Racial Economic Equality

African-Americans, both rich and poor, were wildly pessimistic about racial economic equality in the past. (Photo by Jose Louis Pelaez Inc./Getty Images)

Wealthy white Americans grossly overestimate progress toward racial economic equality despite clear evidence of persistent gaps between Black and white U.S. workers when it comes to wealth and annual income, a new Yale University study revealed.

The study, published in the Proceedings of the National Academy of the Sciences Monday, Sept. 18, comes just a week after census data showed that African-Americans are the only group still earning less than they did in 2000, The Washington Post reported. The numbers indicated that the average Black household made just 60 percent of what white households made and less than half of what Asian households made.

Moreover, data cited by Yale researchers revealed that for every $100 earned by a white household, Black households make little more than $5. That gap is just as wide as it was 50 years ago.

Despite this evidence, many Americans, even well-to-do Black Americans, remain unaware of the stark economic inequality between the races.

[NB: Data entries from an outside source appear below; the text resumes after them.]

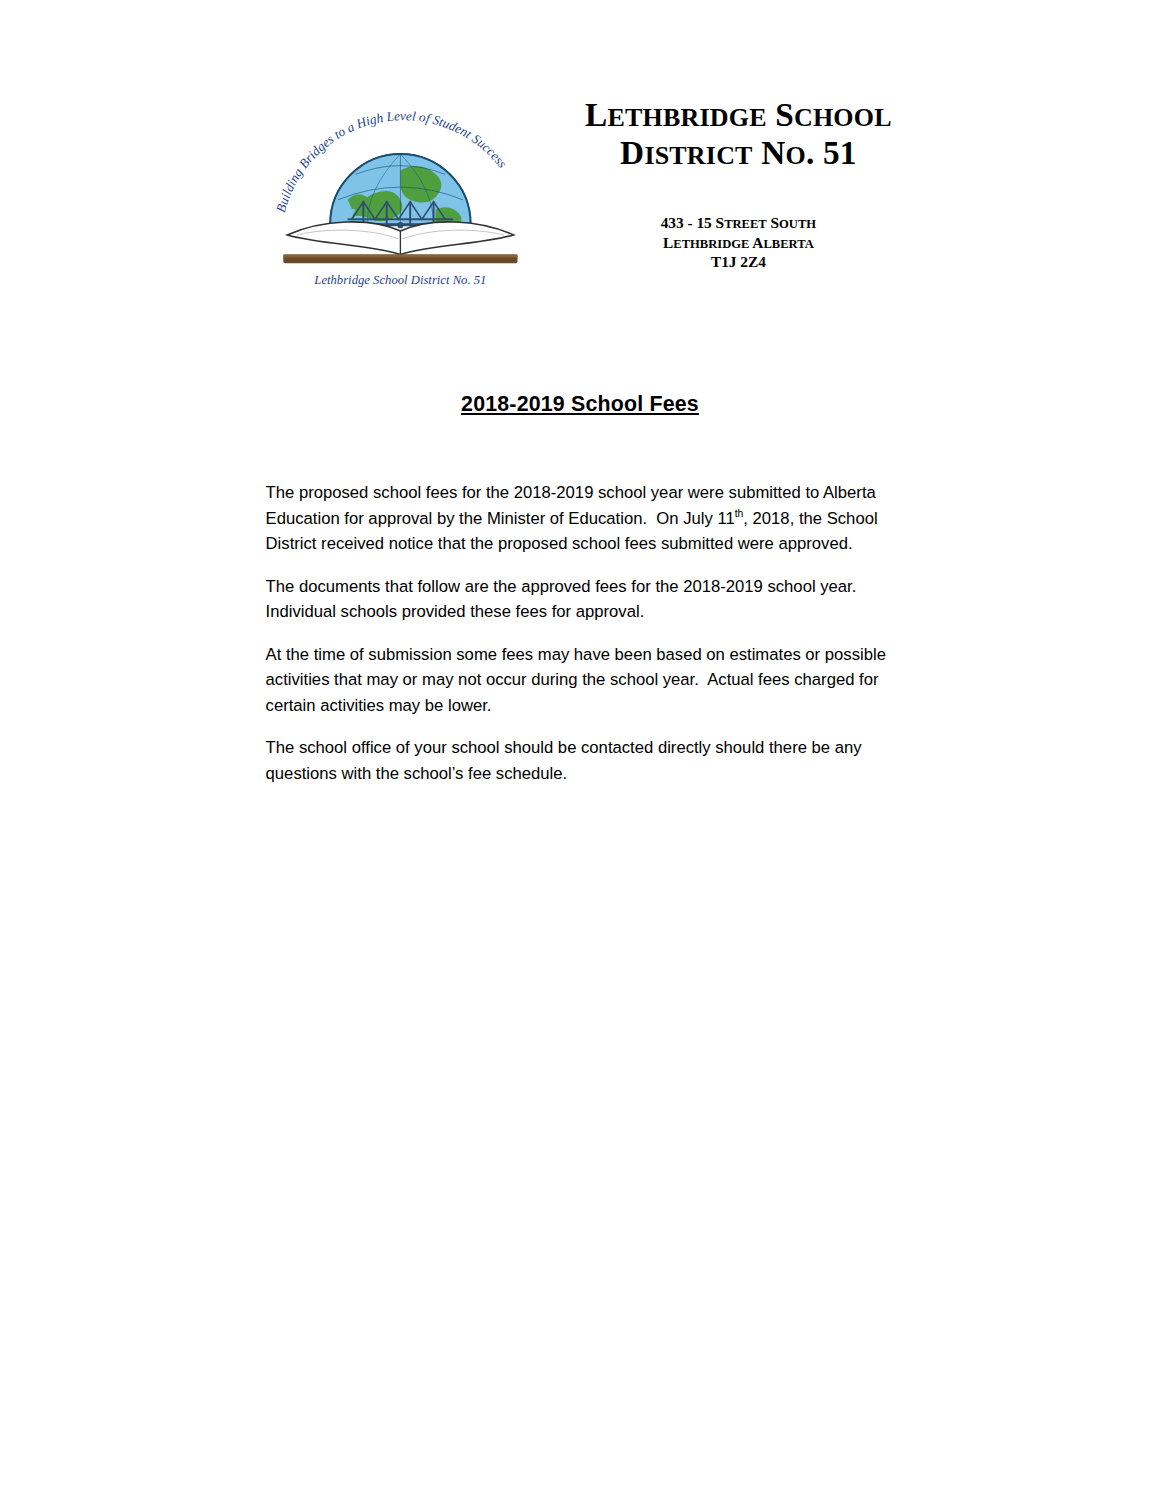Lethbridge School District No. 51 logo Building Bridges to a High Level of Student Success Lethbridge School District No. 51
LETHBRIDGE SCHOOL DISTRICT NO. 51
433 - 15 STREET SOUTH LETHBRIDGE ALBERTA T1J 2Z4
2018-2019 School Fees
The proposed school fees for the 2018-2019 school year were submitted to Alberta Education for approval by the Minister of Education. On July 11th, 2018, the School District received notice that the proposed school fees submitted were approved.
The documents that follow are the approved fees for the 2018-2019 school year. Individual schools provided these fees for approval.
At the time of submission some fees may have been based on estimates or possible activities that may or may not occur during the school year. Actual fees charged for certain activities may be lower.
The school office of your school should be contacted directly should there be any questions with the school’s fee schedule.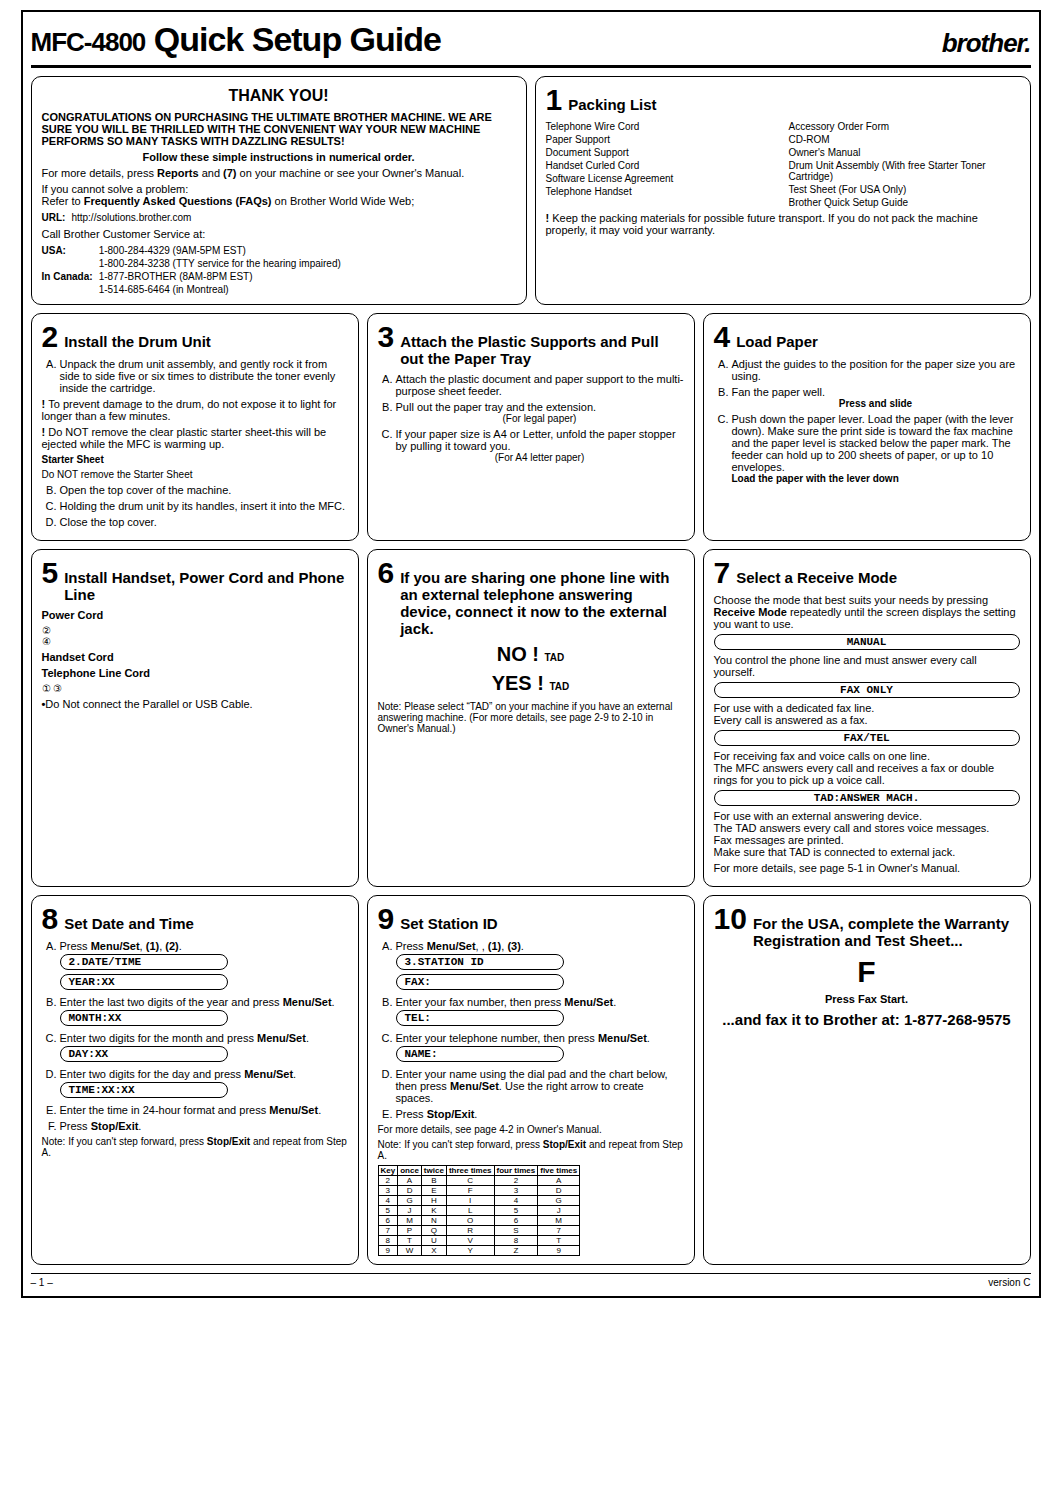MFC-4800 Quick Setup Guide
brother.
THANK YOU!
CONGRATULATIONS ON PURCHASING THE ULTIMATE BROTHER MACHINE. WE ARE SURE YOU WILL BE THRILLED WITH THE CONVENIENT WAY YOUR NEW MACHINE PERFORMS SO MANY TASKS WITH DAZZLING RESULTS!
Follow these simple instructions in numerical order.
For more details, press Reports and (7) on your machine or see your Owner's Manual.
If you cannot solve a problem:
Refer to Frequently Asked Questions (FAQs) on Brother World Wide Web;
| URL: | http://solutions.brother.com |
Call Brother Customer Service at:
| USA: | 1-800-284-4329 (9AM-5PM EST) |
| | 1-800-284-3238 (TTY service for the hearing impaired) |
| In Canada: | 1-877-BROTHER (8AM-8PM EST) |
| | 1-514-685-6464 (in Montreal) |
1
Packing List
Telephone Wire Cord
Paper Support
Document Support
Handset Curled Cord
Software License Agreement
Telephone Handset
Accessory Order Form
CD-ROM
Owner's Manual
Drum Unit Assembly (With free Starter Toner Cartridge)
Test Sheet (For USA Only)
Brother Quick Setup Guide
Keep the packing materials for possible future transport. If you do not pack the machine properly, it may void your warranty.
2
Install the Drum Unit
Unpack the drum unit assembly, and gently rock it from side to side five or six times to distribute the toner evenly inside the cartridge.
To prevent damage to the drum, do not expose it to light for longer than a few minutes.
Do NOT remove the clear plastic starter sheet-this will be ejected while the MFC is warming up.
Starter Sheet
Do NOT remove the Starter Sheet
Open the top cover of the machine.
Holding the drum unit by its handles, insert it into the MFC.
Close the top cover.
3
Attach the Plastic Supports and Pull out the Paper Tray
Attach the plastic document and paper support to the multi-purpose sheet feeder.
Pull out the paper tray and the extension.
(For legal paper)
If your paper size is A4 or Letter, unfold the paper stopper by pulling it toward you.
(For A4 letter paper)
4
Load Paper
Adjust the guides to the position for the paper size you are using.
Fan the paper well.
Press and slide
Push down the paper lever. Load the paper (with the lever down). Make sure the print side is toward the fax machine and the paper level is stacked below the paper mark. The feeder can hold up to 200 sheets of paper, or up to 10 envelopes.
Load the paper with the lever down
5
Install Handset, Power Cord and Phone Line
Power Cord
②
④
Handset Cord
Telephone Line Cord
① ③
Do Not connect the Parallel or USB Cable.
6
If you are sharing one phone line with an external telephone answering device, connect it now to the external jack.
NO ! TAD
YES ! TAD
Note: Please select “TAD” on your machine if you have an external answering machine. (For more details, see page 2-9 to 2-10 in Owner's Manual.)
7
Select a Receive Mode
Choose the mode that best suits your needs by pressing Receive Mode repeatedly until the screen displays the setting you want to use.
MANUAL
You control the phone line and must answer every call yourself.
FAX ONLY
For use with a dedicated fax line.
Every call is answered as a fax.
FAX/TEL
For receiving fax and voice calls on one line.
The MFC answers every call and receives a fax or double rings for you to pick up a voice call.
TAD:ANSWER MACH.
For use with an external answering device.
The TAD answers every call and stores voice messages.
Fax messages are printed.
Make sure that TAD is connected to external jack.
For more details, see page 5-1 in Owner's Manual.
8
Set Date and Time
Press Menu/Set, (1), (2).
2.DATE/TIME
YEAR:XX
Enter the last two digits of the year and press Menu/Set.
MONTH:XX
Enter two digits for the month and press Menu/Set.
DAY:XX
Enter two digits for the day and press Menu/Set.
TIME:XX:XX
Enter the time in 24-hour format and press Menu/Set.
Press Stop/Exit.
Note: If you can't step forward, press Stop/Exit and repeat from Step A.
9
Set Station ID
Press Menu/Set, , (1), (3).
3.STATION ID
FAX:
Enter your fax number, then press Menu/Set.
TEL:
Enter your telephone number, then press Menu/Set.
NAME:
Enter your name using the dial pad and the chart below, then press Menu/Set. Use the right arrow to create spaces.
Press Stop/Exit.
For more details, see page 4-2 in Owner's Manual.
Note: If you can't step forward, press Stop/Exit and repeat from Step A.
| Key | once | twice | three times | four times | five times |
| --- | --- | --- | --- | --- | --- |
| 2 | A | B | C | 2 | A |
| 3 | D | E | F | 3 | D |
| 4 | G | H | I | 4 | G |
| 5 | J | K | L | 5 | J |
| 6 | M | N | O | 6 | M |
| 7 | P | Q | R | S | 7 |
| 8 | T | U | V | 8 | T |
| 9 | W | X | Y | Z | 9 |
10
For the USA, complete the Warranty Registration and Test Sheet...
F
Press Fax Start.
...and fax it to Brother at: 1-877-268-9575
– 1 – version C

Researchers said these misperceptions are largely driven by a tendency to want to see improved economic equality today rather than looking at what government-backed statistics actually show.

“Our findings suggest that Americans tend to be too optimistic about the scope of racial progress in the U.S., specifically in the domain of economic outcomes,” said Jennifer A. Richeson, a professor of psychology at Yale and co-author of the new study. “Unfounded optimism of this sort is likely to hinder efforts to reduce racial economic inequality, or even discover its causes.”

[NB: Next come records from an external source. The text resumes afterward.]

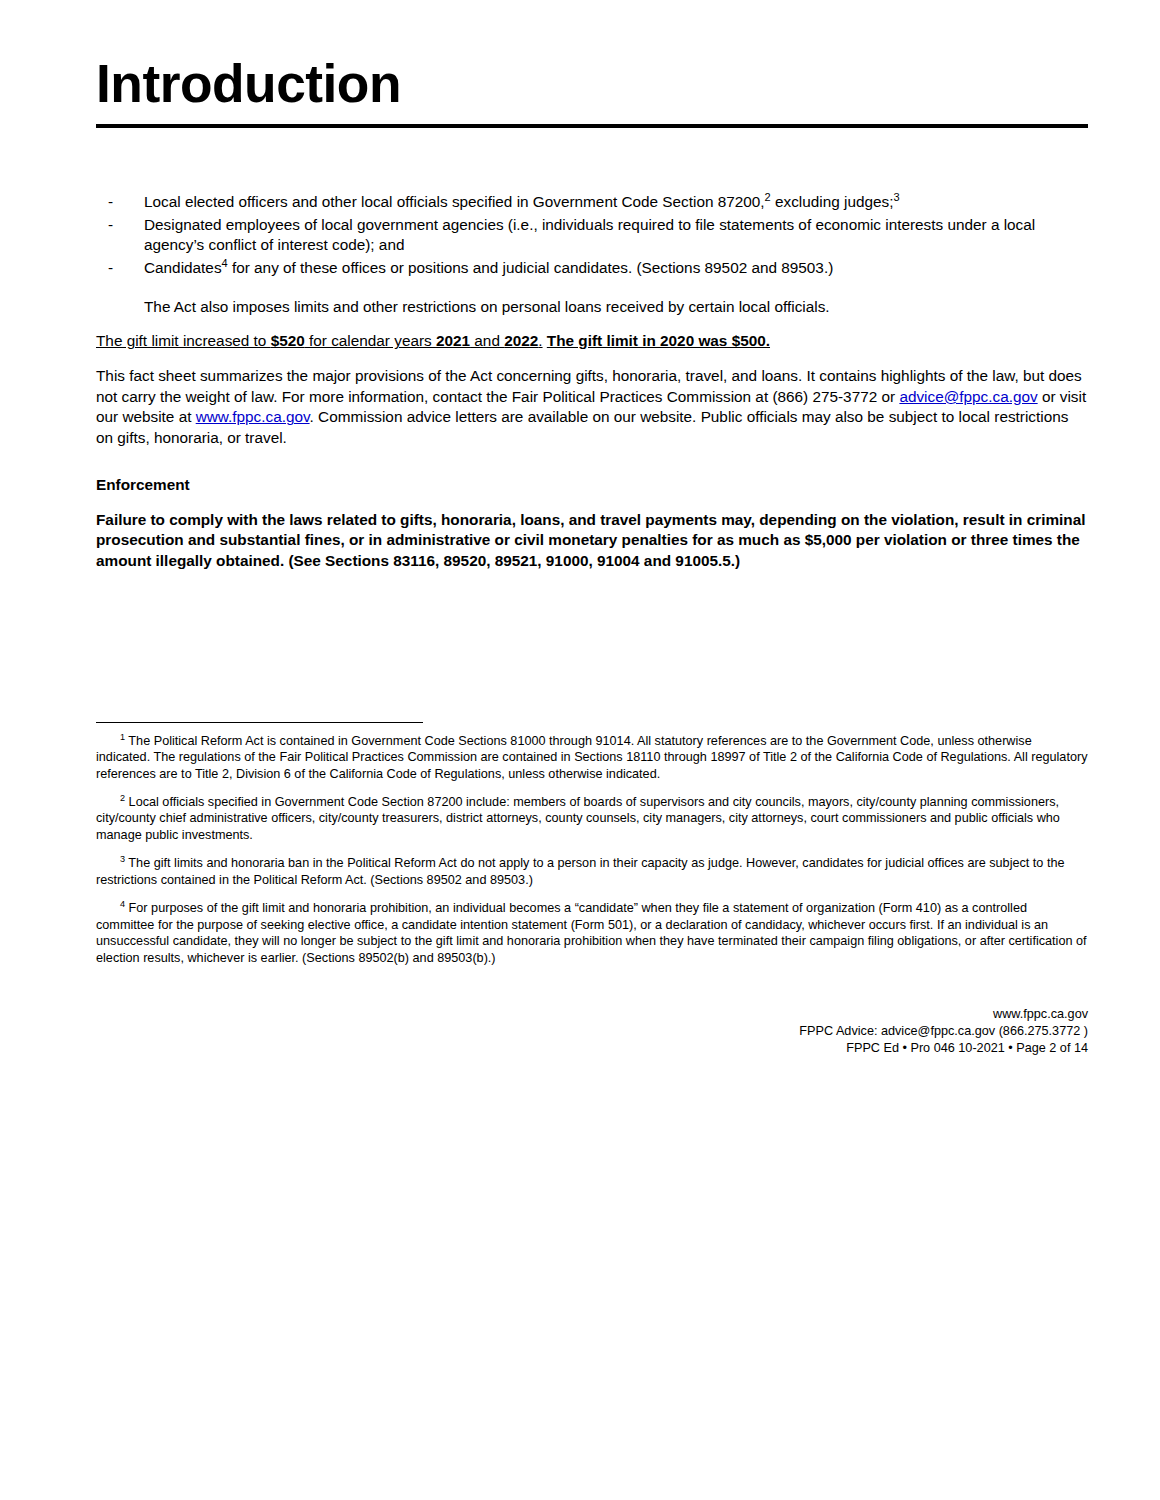Introduction
Local elected officers and other local officials specified in Government Code Section 87200,2 excluding judges;3
Designated employees of local government agencies (i.e., individuals required to file statements of economic interests under a local agency’s conflict of interest code); and
Candidates4 for any of these offices or positions and judicial candidates. (Sections 89502 and 89503.)
The Act also imposes limits and other restrictions on personal loans received by certain local officials.
The gift limit increased to $520 for calendar years 2021 and 2022. The gift limit in 2020 was $500.
This fact sheet summarizes the major provisions of the Act concerning gifts, honoraria, travel, and loans. It contains highlights of the law, but does not carry the weight of law. For more information, contact the Fair Political Practices Commission at (866) 275-3772 or advice@fppc.ca.gov or visit our website at www.fppc.ca.gov. Commission advice letters are available on our website. Public officials may also be subject to local restrictions on gifts, honoraria, or travel.
Enforcement
Failure to comply with the laws related to gifts, honoraria, loans, and travel payments may, depending on the violation, result in criminal prosecution and substantial fines, or in administrative or civil monetary penalties for as much as $5,000 per violation or three times the amount illegally obtained. (See Sections 83116, 89520, 89521, 91000, 91004 and 91005.5.)
1 The Political Reform Act is contained in Government Code Sections 81000 through 91014. All statutory references are to the Government Code, unless otherwise indicated. The regulations of the Fair Political Practices Commission are contained in Sections 18110 through 18997 of Title 2 of the California Code of Regulations. All regulatory references are to Title 2, Division 6 of the California Code of Regulations, unless otherwise indicated.
2 Local officials specified in Government Code Section 87200 include: members of boards of supervisors and city councils, mayors, city/county planning commissioners, city/county chief administrative officers, city/county treasurers, district attorneys, county counsels, city managers, city attorneys, court commissioners and public officials who manage public investments.
3 The gift limits and honoraria ban in the Political Reform Act do not apply to a person in their capacity as judge. However, candidates for judicial offices are subject to the restrictions contained in the Political Reform Act. (Sections 89502 and 89503.)
4 For purposes of the gift limit and honoraria prohibition, an individual becomes a “candidate” when they file a statement of organization (Form 410) as a controlled committee for the purpose of seeking elective office, a candidate intention statement (Form 501), or a declaration of candidacy, whichever occurs first. If an individual is an unsuccessful candidate, they will no longer be subject to the gift limit and honoraria prohibition when they have terminated their campaign filing obligations, or after certification of election results, whichever is earlier. (Sections 89502(b) and 89503(b).)
www.fppc.ca.gov
FPPC Advice: advice@fppc.ca.gov (866.275.3772 )
FPPC Ed • Pro 046 10-2021 • Page 2 of 14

“People will not attempt to solve problems that they are either unaware of or believe do not exist,” Richeson added.

Across four studies, Black and white Americans from various socioeconomic backgrounds were asked to give their estimates on the degree of racial equality today, and years past based on economic indicators such as hourly wages of college grads, the hourly wages of high school grads, household wealth, household income and job-provided health benefits, according to Yale News. Researchers then weighed participant perceptions against federal data and found that average estimates exceeded reality by about 25 percent.

“Everybody across our study sees progress, no matter their income and race,” said Michael Kraus, a social psychologist at the Yale School of Management who also contributed to the study. “They think the gaps that have existed in the past are naturally closing.”

Unsurprisingly, rich white Americans were more likely to overestimate racial economic equality than both low-income white Americans and Black Americans across all income levels, according to the report. Low-income whites were also the most accurate in their estimates of racial economic inequality in the past while Blacks, both rich and poor, were overly pessimistic about past racial economic equality.

Researchers attributed psychological and structural beliefs to people’s skewed optimism as well. Those who most believed in a fair and just society influenced by American ideals were more likely to overestimate progress toward race-based economic equality. Rather than acknowledge the fact that there is a huge wealth disparity, people at the top (ex: wealthy whites) will maintain their fair view of society as a means to justify their higher status.

“It is simply easier to believe the wealth gap doesn’t exist, or that it exists only due to factors like individual merit or effort,” Kraus said.

However, researchers found that asking white participants to imagine an “alternative United States” where racial discrimination is still prevalent in today’s society helped reduce their tendency to overestimate racial economic equality.

Lastly, authors noted that their findings suggest a need for scholarship and policy debates explaining how racial economic disparities are tied to structural and other forms of racial discrimination.

“We need to stop deceiving ourselves,” Richeson said. “It could be a lack of information, but there’s also a role of willful blindness. Wealth inequality based on race is baked into this country’s founding, and we cannot handle it.”